Should a plan committee feel the need to do so, hiring expert investment advisers can free up time and intellectual resources for the committee to focus on other areas, such as governance policies and procedures. Advisers offer other helpful support services to plan committee members, incorporating topics such as how to select and monitor service providers; benchmarking plan investments and fees; and even staying ahead of current 401(k) litigation concerns.

Generally speaking, committee members are not specialists in mutual funds and investments. Therefore, they can and perhaps should rely on experts hired for that purpose, without compromising their fiduciary standing, says Delano.

“As long as they feel the expert is presenting something to them that they can understand, or they’re comfortable with the selection of the expert and advice, they would be meeting their duty with regards to the investments,” she adds.
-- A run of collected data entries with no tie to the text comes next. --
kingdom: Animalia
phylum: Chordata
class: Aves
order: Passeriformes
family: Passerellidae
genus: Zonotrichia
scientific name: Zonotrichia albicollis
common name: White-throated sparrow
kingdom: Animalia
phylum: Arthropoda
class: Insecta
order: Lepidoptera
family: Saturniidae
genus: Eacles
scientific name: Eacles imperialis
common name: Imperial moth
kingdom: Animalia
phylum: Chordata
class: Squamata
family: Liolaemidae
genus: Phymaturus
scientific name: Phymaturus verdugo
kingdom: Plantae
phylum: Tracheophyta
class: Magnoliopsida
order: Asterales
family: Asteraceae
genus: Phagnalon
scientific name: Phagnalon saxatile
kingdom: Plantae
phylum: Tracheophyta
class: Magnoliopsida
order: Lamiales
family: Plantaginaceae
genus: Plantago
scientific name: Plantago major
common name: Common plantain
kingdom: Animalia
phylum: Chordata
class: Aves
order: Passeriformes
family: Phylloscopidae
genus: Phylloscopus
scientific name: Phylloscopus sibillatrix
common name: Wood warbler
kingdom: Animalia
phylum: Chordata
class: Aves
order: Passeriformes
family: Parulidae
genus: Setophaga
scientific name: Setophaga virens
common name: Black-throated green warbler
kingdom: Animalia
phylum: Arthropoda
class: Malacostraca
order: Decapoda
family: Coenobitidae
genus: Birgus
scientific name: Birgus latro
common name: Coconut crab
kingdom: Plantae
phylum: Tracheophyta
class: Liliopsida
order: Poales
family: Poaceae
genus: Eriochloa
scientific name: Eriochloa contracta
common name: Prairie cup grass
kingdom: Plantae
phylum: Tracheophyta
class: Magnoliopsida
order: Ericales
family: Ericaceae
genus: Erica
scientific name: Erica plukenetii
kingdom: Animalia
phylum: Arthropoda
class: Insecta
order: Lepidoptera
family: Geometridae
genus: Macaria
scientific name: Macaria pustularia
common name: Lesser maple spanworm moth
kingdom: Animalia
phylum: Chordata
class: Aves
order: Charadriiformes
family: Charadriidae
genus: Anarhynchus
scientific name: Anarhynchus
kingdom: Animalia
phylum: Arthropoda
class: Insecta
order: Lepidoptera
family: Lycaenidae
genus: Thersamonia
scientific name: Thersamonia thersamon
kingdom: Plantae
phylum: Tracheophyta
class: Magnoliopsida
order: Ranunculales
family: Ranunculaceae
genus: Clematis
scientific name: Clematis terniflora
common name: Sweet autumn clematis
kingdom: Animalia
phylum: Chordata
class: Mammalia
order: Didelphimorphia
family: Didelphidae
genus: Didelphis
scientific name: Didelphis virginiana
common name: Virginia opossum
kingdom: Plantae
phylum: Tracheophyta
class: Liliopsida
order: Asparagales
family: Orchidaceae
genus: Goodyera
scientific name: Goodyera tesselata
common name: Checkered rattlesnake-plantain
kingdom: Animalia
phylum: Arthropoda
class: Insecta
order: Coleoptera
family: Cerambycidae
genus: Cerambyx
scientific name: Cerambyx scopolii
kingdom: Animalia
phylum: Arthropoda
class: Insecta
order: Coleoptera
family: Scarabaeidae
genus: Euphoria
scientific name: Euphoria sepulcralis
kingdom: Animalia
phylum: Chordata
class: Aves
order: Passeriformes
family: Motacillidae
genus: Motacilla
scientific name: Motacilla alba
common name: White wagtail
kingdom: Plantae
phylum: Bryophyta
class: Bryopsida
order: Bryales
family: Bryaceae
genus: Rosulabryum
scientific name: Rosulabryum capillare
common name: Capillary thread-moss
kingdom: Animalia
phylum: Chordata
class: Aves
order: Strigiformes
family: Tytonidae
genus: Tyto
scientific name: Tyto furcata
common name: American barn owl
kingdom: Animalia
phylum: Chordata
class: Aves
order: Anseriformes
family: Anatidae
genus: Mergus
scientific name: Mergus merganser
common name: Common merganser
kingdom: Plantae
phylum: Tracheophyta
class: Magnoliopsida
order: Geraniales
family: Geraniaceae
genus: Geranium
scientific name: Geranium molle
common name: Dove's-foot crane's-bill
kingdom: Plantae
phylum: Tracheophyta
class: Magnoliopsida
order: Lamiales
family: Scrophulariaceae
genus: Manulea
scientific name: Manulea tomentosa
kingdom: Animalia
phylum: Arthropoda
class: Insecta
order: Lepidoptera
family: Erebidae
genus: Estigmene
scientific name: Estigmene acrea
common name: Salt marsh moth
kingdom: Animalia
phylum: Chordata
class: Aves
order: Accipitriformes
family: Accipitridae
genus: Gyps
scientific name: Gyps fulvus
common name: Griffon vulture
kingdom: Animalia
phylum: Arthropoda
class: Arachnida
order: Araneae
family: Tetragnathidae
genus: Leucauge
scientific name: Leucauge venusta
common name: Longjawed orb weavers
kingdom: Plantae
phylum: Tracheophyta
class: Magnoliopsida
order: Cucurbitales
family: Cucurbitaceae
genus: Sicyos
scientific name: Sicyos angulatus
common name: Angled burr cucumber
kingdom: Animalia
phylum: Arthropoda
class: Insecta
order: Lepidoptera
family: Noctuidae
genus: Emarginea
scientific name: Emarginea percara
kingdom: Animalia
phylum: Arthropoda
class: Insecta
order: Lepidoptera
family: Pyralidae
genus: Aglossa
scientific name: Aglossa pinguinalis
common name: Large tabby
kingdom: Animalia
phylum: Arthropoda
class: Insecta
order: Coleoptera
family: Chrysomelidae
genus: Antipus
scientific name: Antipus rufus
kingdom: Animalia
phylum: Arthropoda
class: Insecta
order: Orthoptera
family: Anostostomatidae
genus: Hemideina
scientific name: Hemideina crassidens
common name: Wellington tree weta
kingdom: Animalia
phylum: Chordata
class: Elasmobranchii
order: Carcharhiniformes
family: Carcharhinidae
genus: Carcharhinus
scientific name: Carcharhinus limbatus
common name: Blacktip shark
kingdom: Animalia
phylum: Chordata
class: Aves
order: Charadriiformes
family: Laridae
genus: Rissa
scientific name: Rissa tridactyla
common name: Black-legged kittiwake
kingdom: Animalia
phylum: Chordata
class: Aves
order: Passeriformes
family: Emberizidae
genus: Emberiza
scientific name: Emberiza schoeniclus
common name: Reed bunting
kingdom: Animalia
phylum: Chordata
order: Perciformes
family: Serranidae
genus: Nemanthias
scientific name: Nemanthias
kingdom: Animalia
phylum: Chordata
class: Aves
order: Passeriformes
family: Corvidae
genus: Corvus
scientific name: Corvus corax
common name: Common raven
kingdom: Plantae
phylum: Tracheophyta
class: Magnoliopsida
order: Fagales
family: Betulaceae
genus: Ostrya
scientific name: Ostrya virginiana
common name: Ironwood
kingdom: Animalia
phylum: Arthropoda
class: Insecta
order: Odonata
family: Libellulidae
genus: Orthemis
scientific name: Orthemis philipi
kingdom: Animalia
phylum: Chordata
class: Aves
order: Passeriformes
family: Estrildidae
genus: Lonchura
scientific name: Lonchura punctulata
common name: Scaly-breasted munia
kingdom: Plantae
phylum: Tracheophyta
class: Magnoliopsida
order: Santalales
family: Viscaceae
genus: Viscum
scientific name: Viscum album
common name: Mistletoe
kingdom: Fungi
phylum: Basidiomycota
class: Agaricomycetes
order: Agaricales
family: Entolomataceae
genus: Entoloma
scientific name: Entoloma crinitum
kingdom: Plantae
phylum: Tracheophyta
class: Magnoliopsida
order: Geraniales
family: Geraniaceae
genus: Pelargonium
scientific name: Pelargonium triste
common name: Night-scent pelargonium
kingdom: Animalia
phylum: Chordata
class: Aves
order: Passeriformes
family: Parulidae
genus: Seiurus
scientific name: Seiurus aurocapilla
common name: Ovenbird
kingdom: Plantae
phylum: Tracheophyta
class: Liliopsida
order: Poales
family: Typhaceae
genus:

Because fiduciaries are expected to be experts under the Employee Retirement Security Act (ERISA), it’s crucial for the committee to seek the help needed in order to understand topics within the plan. Otherwise, they can risk litigation.

Another best practice approach Delano recommends is ensuring the level of service provided outweighs the costs associated. “You don’t want to hire the absolute best if that’s going to be an inordinate amount of money for the plan to be spending on the cost of an expert,” she says. “That’s always going to be the standard that you want to follow.”